*** Opening of Provided information ***
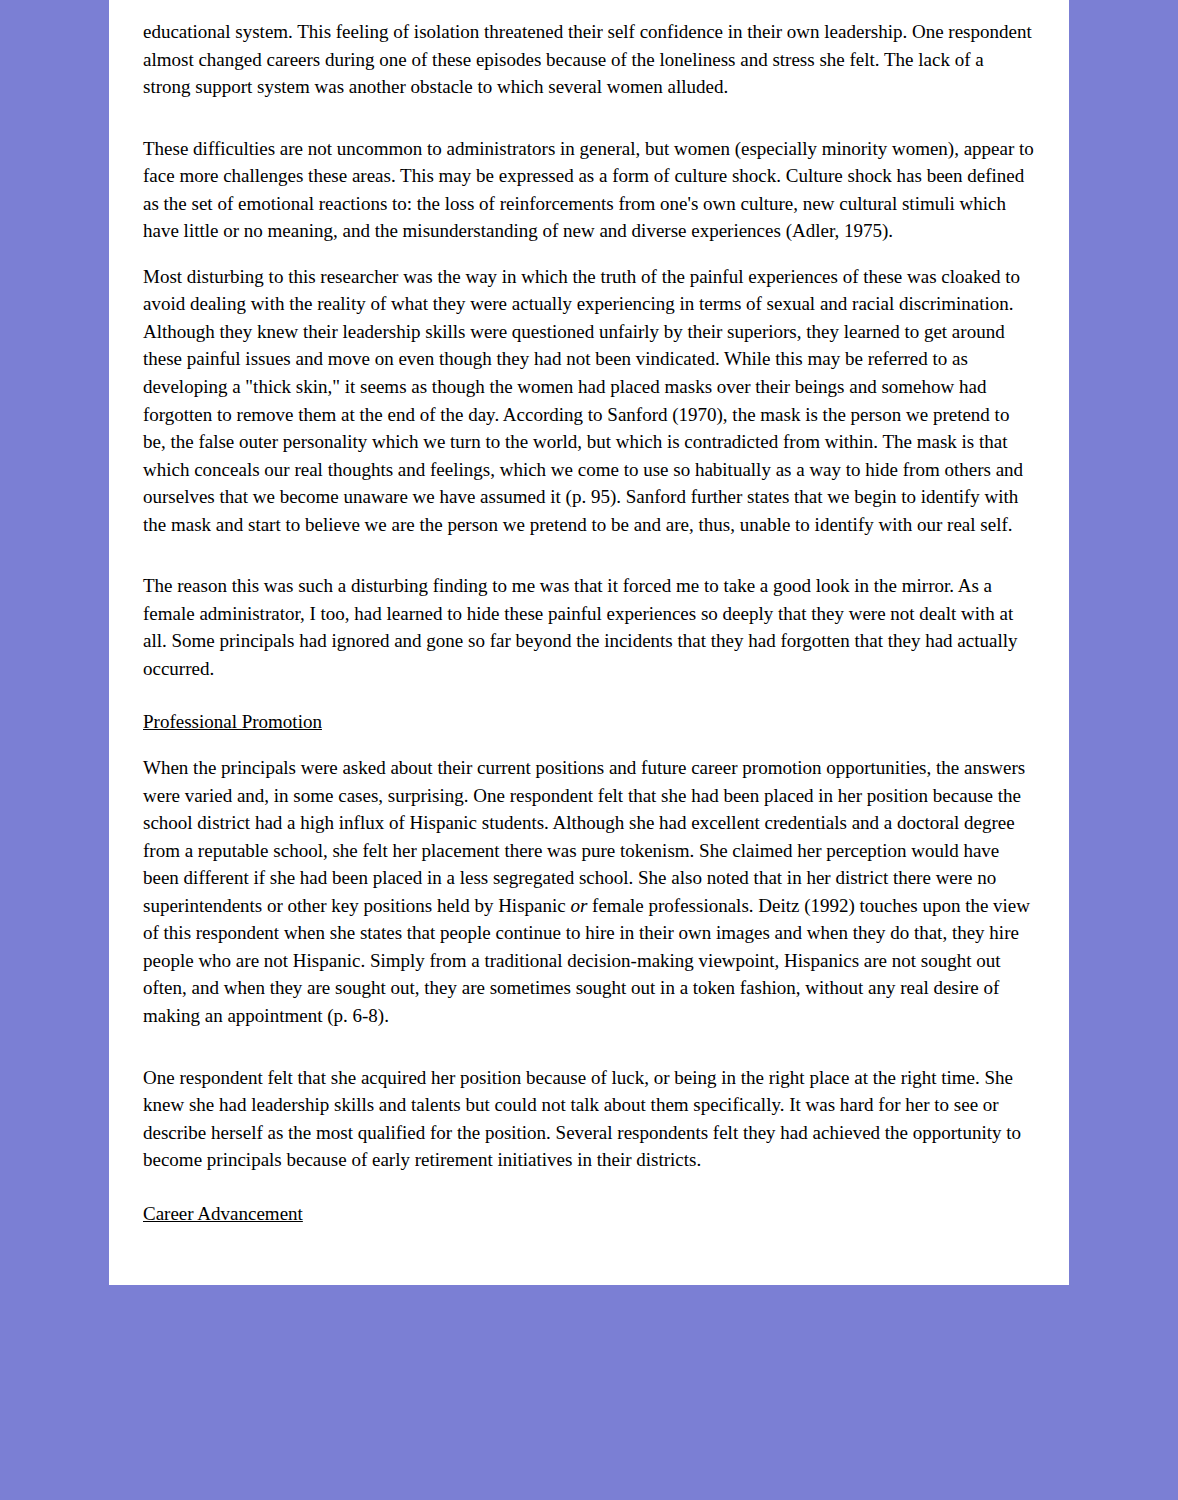educational system. This feeling of isolation threatened their self confidence in their own leadership. One respondent almost changed careers during one of these episodes because of the loneliness and stress she felt. The lack of a strong support system was another obstacle to which several women alluded.
These difficulties are not uncommon to administrators in general, but women (especially minority women), appear to face more challenges these areas. This may be expressed as a form of culture shock. Culture shock has been defined as the set of emotional reactions to: the loss of reinforcements from one's own culture, new cultural stimuli which have little or no meaning, and the misunderstanding of new and diverse experiences (Adler, 1975).
Most disturbing to this researcher was the way in which the truth of the painful experiences of these was cloaked to avoid dealing with the reality of what they were actually experiencing in terms of sexual and racial discrimination. Although they knew their leadership skills were questioned unfairly by their superiors, they learned to get around these painful issues and move on even though they had not been vindicated. While this may be referred to as developing a "thick skin," it seems as though the women had placed masks over their beings and somehow had forgotten to remove them at the end of the day. According to Sanford (1970), the mask is the person we pretend to be, the false outer personality which we turn to the world, but which is contradicted from within. The mask is that which conceals our real thoughts and feelings, which we come to use so habitually as a way to hide from others and ourselves that we become unaware we have assumed it (p. 95). Sanford further states that we begin to identify with the mask and start to believe we are the person we pretend to be and are, thus, unable to identify with our real self.
The reason this was such a disturbing finding to me was that it forced me to take a good look in the mirror. As a female administrator, I too, had learned to hide these painful experiences so deeply that they were not dealt with at all. Some principals had ignored and gone so far beyond the incidents that they had forgotten that they had actually occurred.
Professional Promotion
When the principals were asked about their current positions and future career promotion opportunities, the answers were varied and, in some cases, surprising. One respondent felt that she had been placed in her position because the school district had a high influx of Hispanic students. Although she had excellent credentials and a doctoral degree from a reputable school, she felt her placement there was pure tokenism. She claimed her perception would have been different if she had been placed in a less segregated school. She also noted that in her district there were no superintendents or other key positions held by Hispanic or female professionals. Deitz (1992) touches upon the view of this respondent when she states that people continue to hire in their own images and when they do that, they hire people who are not Hispanic. Simply from a traditional decision-making viewpoint, Hispanics are not sought out often, and when they are sought out, they are sometimes sought out in a token fashion, without any real desire of making an appointment (p. 6-8).
One respondent felt that she acquired her position because of luck, or being in the right place at the right time. She knew she had leadership skills and talents but could not talk about them specifically. It was hard for her to see or describe herself as the most qualified for the position. Several respondents felt they had achieved the opportunity to become principals because of early retirement initiatives in their districts.
Career Advancement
*** Close of Provided information ***
### Aim of the task
What you hand back should match the entries above exactly, except that no picture appears.

### Task solution
educational system. This feeling of isolation threatened their self confidence in their own leadership. One respondent almost changed careers during one of these episodes because of the loneliness and stress she felt. The lack of a strong support system was another obstacle to which several women alluded.
These difficulties are not uncommon to administrators in general, but women (especially minority women), appear to face more challenges these areas. This may be expressed as a form of culture shock. Culture shock has been defined as the set of emotional reactions to: the loss of reinforcements from one's own culture, new cultural stimuli which have little or no meaning, and the misunderstanding of new and diverse experiences (Adler, 1975).
Most disturbing to this researcher was the way in which the truth of the painful experiences of these was cloaked to avoid dealing with the reality of what they were actually experiencing in terms of sexual and racial discrimination. Although they knew their leadership skills were questioned unfairly by their superiors, they learned to get around these painful issues and move on even though they had not been vindicated. While this may be referred to as developing a "thick skin," it seems as though the women had placed masks over their beings and somehow had forgotten to remove them at the end of the day. According to Sanford (1970), the mask is the person we pretend to be, the false outer personality which we turn to the world, but which is contradicted from within. The mask is that which conceals our real thoughts and feelings, which we come to use so habitually as a way to hide from others and ourselves that we become unaware we have assumed it (p. 95). Sanford further states that we begin to identify with the mask and start to believe we are the person we pretend to be and are, thus, unable to identify with our real self.
The reason this was such a disturbing finding to me was that it forced me to take a good look in the mirror. As a female administrator, I too, had learned to hide these painful experiences so deeply that they were not dealt with at all. Some principals had ignored and gone so far beyond the incidents that they had forgotten that they had actually occurred.
Professional Promotion
When the principals were asked about their current positions and future career promotion opportunities, the answers were varied and, in some cases, surprising. One respondent felt that she had been placed in her position because the school district had a high influx of Hispanic students. Although she had excellent credentials and a doctoral degree from a reputable school, she felt her placement there was pure tokenism. She claimed her perception would have been different if she had been placed in a less segregated school. She also noted that in her district there were no superintendents or other key positions held by Hispanic or female professionals. Deitz (1992) touches upon the view of this respondent when she states that people continue to hire in their own images and when they do that, they hire people who are not Hispanic. Simply from a traditional decision-making viewpoint, Hispanics are not sought out often, and when they are sought out, they are sometimes sought out in a token fashion, without any real desire of making an appointment (p. 6-8).
One respondent felt that she acquired her position because of luck, or being in the right place at the right time. She knew she had leadership skills and talents but could not talk about them specifically. It was hard for her to see or describe herself as the most qualified for the position. Several respondents felt they had achieved the opportunity to become principals because of early retirement initiatives in their districts.
Career Advancement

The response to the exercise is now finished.